Ada satu cerita saat kemarin aku ke pernikahan temanku itu. Gak sengaja, ternyata aku bertemu mantan kekasihku di acara tersebut. Ya, dunia memang sesempit itu! Dia datang untuk menemani temanku juga yang adalah teman adik kak Leo. 

Tentu aja aku memasang mimik biasa aja. Bahkan aku menyapanya, yang malah awalnya dia terlihat menghindari bertatapan denganku. Padahal temanku yang ia temani ke acara pernikahan itu pun sedang mengobrol bersama. Ya, kami memang saling mengenal.

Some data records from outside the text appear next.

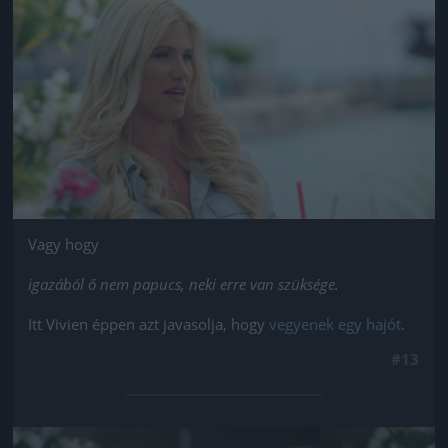
Jön még kép!
Vagy hogy
igazából ő nem papucs, neki erre van szüksége.
Itt Vivien éppen azt javasolja, hogy
vegyenek egy hajót
.
#13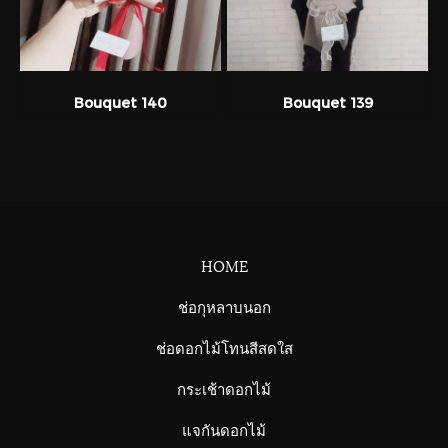
Bouquet 140
Bouquet 139
HOME
ช่อกุหลาบนอก
ช่อดอกไม้โทนสีสดใส
กระเช้าดอกไม้
แจกันดอกไม้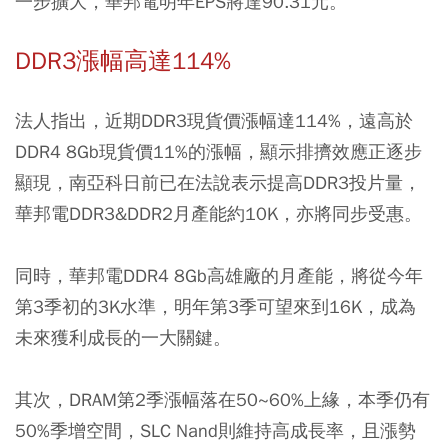
一步擴大，華邦電明年EPS將達90.31元。
DDR3漲幅高達114%
法人指出，近期DDR3現貨價漲幅達114%，遠高於
DDR4 8Gb現貨價11%的漲幅，顯示排擠效應正逐步
顯現，南亞科日前已在法說表示提高DDR3投片量，
華邦電DDR3&DDR2月產能約10K，亦將同步受惠。
同時，華邦電DDR4 8Gb高雄廠的月產能，將從今年
第3季初的3K水準，明年第3季可望來到16K，成為
未來獲利成長的一大關鍵。
其次，DRAM第2季漲幅落在50~60%上緣，本季仍有
50%季增空間，SLC Nand則維持高成長率，且漲勢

Karena memang kami bertiga adalah teman satu SMA. 

Menyebalkannya adalah tidak ada kata yang benar-benar menggambarkan keadaan bahwa aku baik-baik saja saat tiba-tiba bertemu dengan mantan. Kemarin mungkin aku memasang senyum biasa aja, bahkan menyapanya duluan, dan bersikap sewajarnya. Tapi, beberapa detik bahkan sampai aku menuliskan ini pun, aku benci harus mengingat dia kembali.

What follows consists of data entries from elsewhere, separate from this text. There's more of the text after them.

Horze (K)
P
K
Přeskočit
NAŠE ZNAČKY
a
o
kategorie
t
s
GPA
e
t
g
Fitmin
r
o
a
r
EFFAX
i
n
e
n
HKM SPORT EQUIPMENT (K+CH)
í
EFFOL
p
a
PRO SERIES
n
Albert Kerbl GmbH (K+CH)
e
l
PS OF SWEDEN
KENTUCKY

Karena ketika kata mantan yang teringat adalah memori dan kenangan kami bersama. Perasaan yang memang sudah kubuang jauh-jauh tetap menyisakan keadaan dimana gejolak itu gak bisa aku hindari sekuat apapun aku mencoba. Bukannya apa-apa, semua itu bermuara pada...

Perasaan dimana aku ingin mempunyai pasangan, lagi. Bukan dia pastinya. Tapi, kejadian dan tulisan ini berakhir pada sebuah pemikiran bahwa aku ingin tidak menjomblo lagi tahun ini. 

Usiaku semakin bertambah. Pertanyaan dari saudara jika aku sedang berkunjung atau bertemu pasti akan terlontar kalimat, "udah punya pacar belum?", "kapan nih nyusul?", dan berbagai pertanyaan yang sudah pasti umum ditanyakan pada setiap gadis single yang sudah menginjak usia pranikah mengenai pasangan dan tetek bengeknya. 

Bukan berarti aku ingin mempunyai calon karena tuntutan usia dan omongan saudara, tetangga, teman, dll. Namun, ya, harus kuakui pemikiranku di usia sekarang memang sudah mengarah sana. Bukankah itu wajar? Berbanding jauh saat aku pernah menuliskan blog tentang pembicaraan pasangan beberapa tahun lalu. 

Iya, kali ini aku memang pure menulis karena aku mau curhat. Aku merasa perlu menuangkan apa yang ada dalam benak dan isi hatiku pada sebuah tulisan. Walaupun tidak seharusnya aku menuliskannya di platform dimana semua orang bisa membaca tulisanku. Tapi, apa peduliku dan peduli orang yang membacanya?

Toh, aku yakin setiap orang punya ceritanya masing-masing tentang kehidupan mereka.